The FrameNet fulltext corpus in stored in XML files which contain many sentence elements, each of which contains one or more frames. The text of the sentence can be found in the text attribute, and each frame-specific data is embed in an annotationSet element.

Neither the predicate nor any argument is expressed as text: what we recover are the offset of the first and last characters of them (with the convention that the first character’s offset is 0).

  • the frame’s name can be recovered in the frameName attribute of the annotationSet element
  • the predicate’s lemma can be recovered in the luName attribute of the annotationSet element
  • the predicate’s start and end can be recovered in the layer element which name is Target
  • the arguments’ starts, ends and correct roles can be recovered in the layer element which name is FE (Frame Elements)
  • the arguments’ phrase types can be recovered in the layer element which name is PT. The only reliable sign that a label element in the PT layer refers to a given argument is that it has the same start and end attribute (ie, the order can differ).

Some arguments are marked as non-instanciated. In this case, the label element has an itype attribute, which value indicates the type of null instanciation (this type is currently not taken into account). These arguments are loaded into the frame structure but never used at any further point in the program.

There are many other things that we have to be careful about:

  • not every annotated frame is a verbal frame. All non-verbal frames are discarded. We used to identify verbal frames by checking that the luName attribute of the annotationSet element ends with ”.v”, but we realize that their are many cases were this yields strange results. We now use the part of speech annotations available in the PENN layer, which can be equal to “MD”, “VV”, “VVD”, “VVG”, “VVN”, “VVP” or “VVZ” for verbs.
  • we need to attribute a sentence ID to every extracted frame, so that we can later recover syntactic data about it in the parsed corpus. Some sentences appears twice in the fulltext corpus, and there will be only one matching sentence in the parsed corpus. So the two identical sentence have to be given the same ID.
  • some annotation sets are empty or incomplete. For these, the status attribute of the annotationSet is set to UNANN.
  • 14 argument lack a matching phrase type label. In this case, we are forced to discard the frame.
  • there are sometimes multiple layers of annotations with overlapping arguments. This is not a problem as long are every layer is fully annotated, which is not always the case. In 120 cases, a secondary layer lacks phrase type data.
  • 35 frames do not contain any instanciated arguments. They are discarded during the frame-matching process.
  • In 4 frames, the predicate itself is an argument. In this case, it is marked as non-instanciated by the FrameNet reader module.
  • there is one frame whose name is “Test35” that needs to be discarded
  • there is one frame for which the predicate data are missing

Also, the 705 frames which predicate cannot be found in any VerbNet class are discarded.

LU corpus

The framenetreader module is also able to parse the Lexical Units corpus. The task is nearly the same, except that the sentences are embed into subCorpus elements, and that the predicate’s lemma and the frame’s name depend on the file and are therefore not specified in the frame data. They can be retrieved as the name and frame attribute of the file’s root element.

Core arguments

The fulltext corpus lacks a way to distinguish core from non-core arguments. Fortunately, the frame name is given for every frame, so what we have to do is looking for this frame in the FrameNet frame index.

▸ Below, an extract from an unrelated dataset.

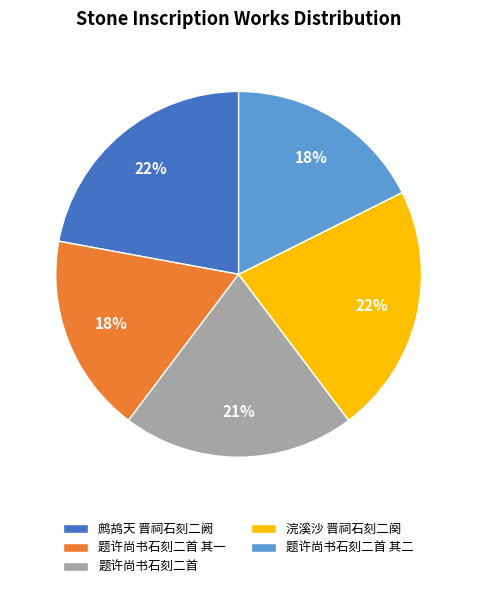

Does 浣溪沙 晋祠石刻二阕 account for over 50% of the chart?

No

The list of core arguments for a frame is the set of every name attribute of FE elements which coreType attribute is “Core” or “Core-Unexpressed” in the frame XML file.

For efficiency reasons, the list of every frames’ core arguments is computed at the beginning of the script by the framenetcoreargs module.

There are no cases of mismatch of frame names or role names between the fulltext corpus and the FrameNet frame index, except the discarded “Test35” frame.